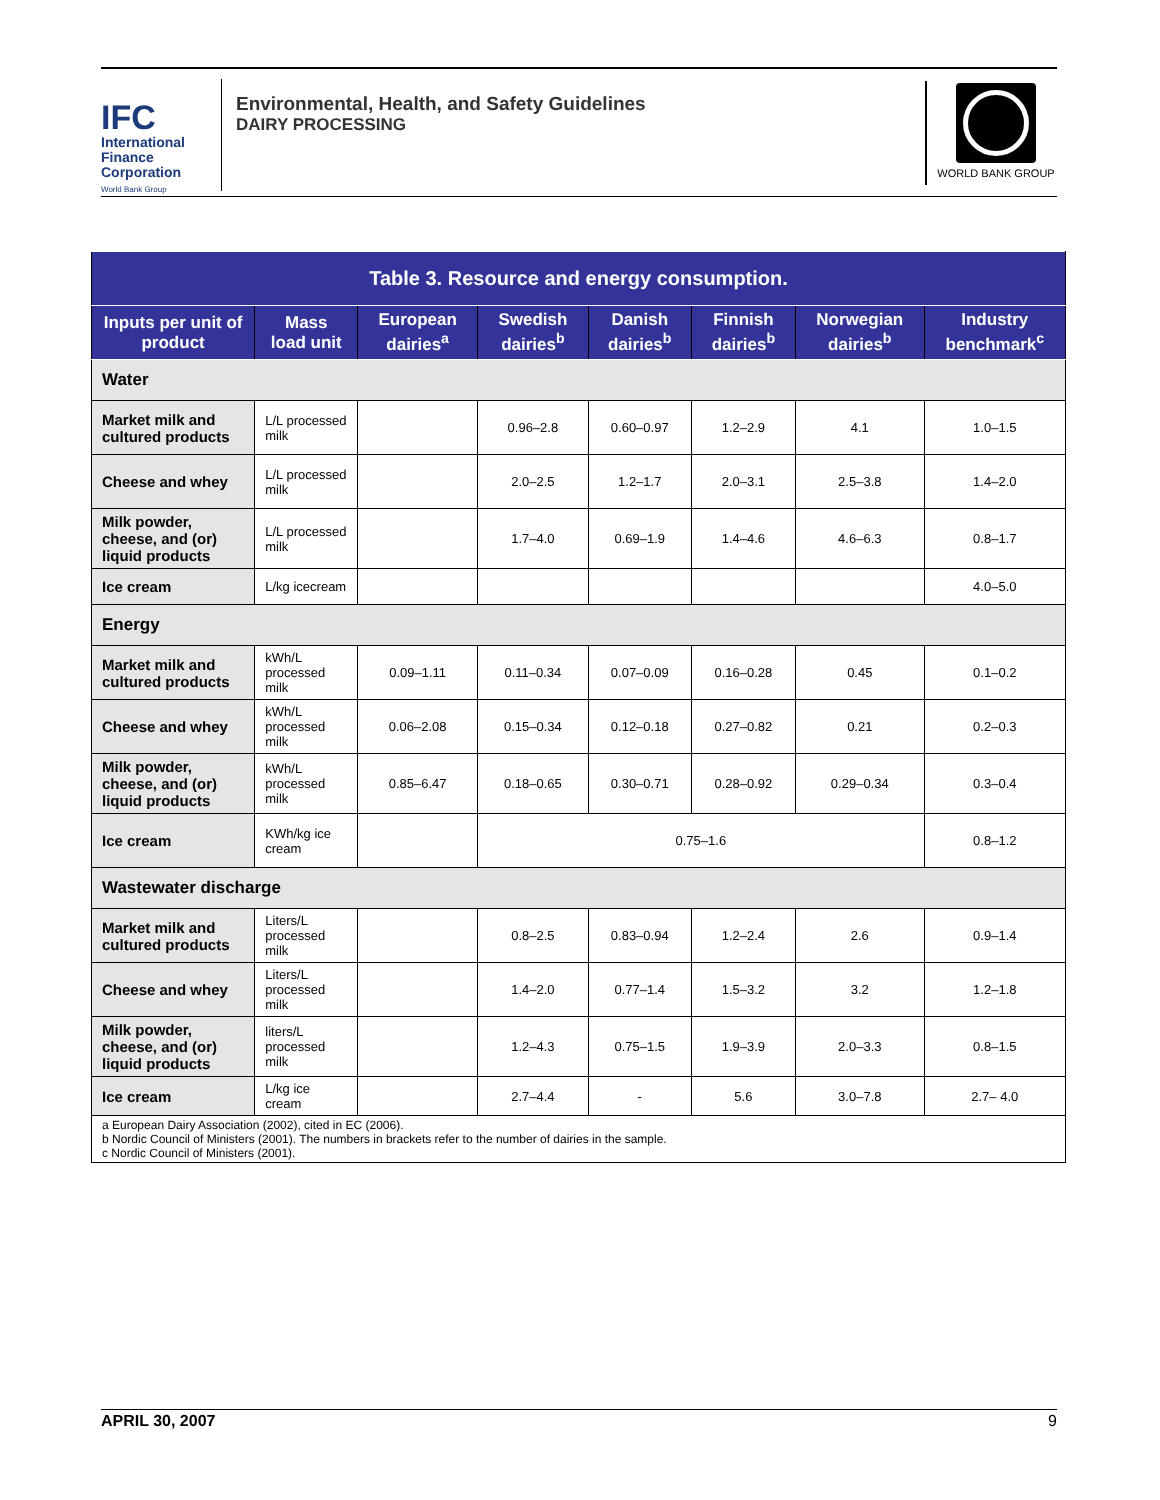IFC
International
Finance
Corporation
World Bank Group
Environmental, Health, and Safety Guidelines
DAIRY PROCESSING
WORLD BANK GROUP
| Table 3. Resource and energy consumption. | | | | | | | |
| --- | --- | --- | --- | --- | --- | --- | --- |
| Inputs per unit of product | Mass load unit | European dairies<sup>a</sup> | Swedish dairies<sup>b</sup> | Danish dairies<sup>b</sup> | Finnish dairies<sup>b</sup> | Norwegian dairies<sup>b</sup> | Industry benchmark<sup>c</sup> |
| Water | | | | | | | |
| Market milk and cultured products | L/L processed milk | | 0.96–2.8 | 0.60–0.97 | 1.2–2.9 | 4.1 | 1.0–1.5 |
| Cheese and whey | L/L processed milk | | 2.0–2.5 | 1.2–1.7 | 2.0–3.1 | 2.5–3.8 | 1.4–2.0 |
| Milk powder, cheese, and (or) liquid products | L/L processed milk | | 1.7–4.0 | 0.69–1.9 | 1.4–4.6 | 4.6–6.3 | 0.8–1.7 |
| Ice cream | L/kg icecream | | | | | | 4.0–5.0 |
| Energy | | | | | | | |
| Market milk and cultured products | kWh/L processed milk | 0.09–1.11 | 0.11–0.34 | 0.07–0.09 | 0.16–0.28 | 0.45 | 0.1–0.2 |
| Cheese and whey | kWh/L processed milk | 0.06–2.08 | 0.15–0.34 | 0.12–0.18 | 0.27–0.82 | 0.21 | 0.2–0.3 |
| Milk powder, cheese, and (or) liquid products | kWh/L processed milk | 0.85–6.47 | 0.18–0.65 | 0.30–0.71 | 0.28–0.92 | 0.29–0.34 | 0.3–0.4 |
| Ice cream | KWh/kg ice cream | | 0.75–1.6 | | | | 0.8–1.2 |
| Wastewater discharge | | | | | | | |
| Market milk and cultured products | Liters/L processed milk | | 0.8–2.5 | 0.83–0.94 | 1.2–2.4 | 2.6 | 0.9–1.4 |
| Cheese and whey | Liters/L processed milk | | 1.4–2.0 | 0.77–1.4 | 1.5–3.2 | 3.2 | 1.2–1.8 |
| Milk powder, cheese, and (or) liquid products | liters/L processed milk | | 1.2–4.3 | 0.75–1.5 | 1.9–3.9 | 2.0–3.3 | 0.8–1.5 |
| Ice cream | L/kg ice cream | | 2.7–4.4 | - | 5.6 | 3.0–7.8 | 2.7– 4.0 |
| a European Dairy Association (2002), cited in EC (2006). b Nordic Council of Ministers (2001). The numbers in brackets refer to the number of dairies in the sample. c Nordic Council of Ministers (2001). | | | | | | | |
APRIL 30, 2007 9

______________________________

EXERCISE OBJECTIVE:
Begin at the line above that has "Wastewater discharge |" and stop after the line that has "3.2 | 1.2–1.8 |", copying each line exactly and adding nothing else.

TASK RESPONSE:
| Wastewater discharge | | | | | | | |
| Market milk and cultured products | Liters/L processed milk | | 0.8–2.5 | 0.83–0.94 | 1.2–2.4 | 2.6 | 0.9–1.4 |
| Cheese and whey | Liters/L processed milk | | 1.4–2.0 | 0.77–1.4 | 1.5–3.2 | 3.2 | 1.2–1.8 |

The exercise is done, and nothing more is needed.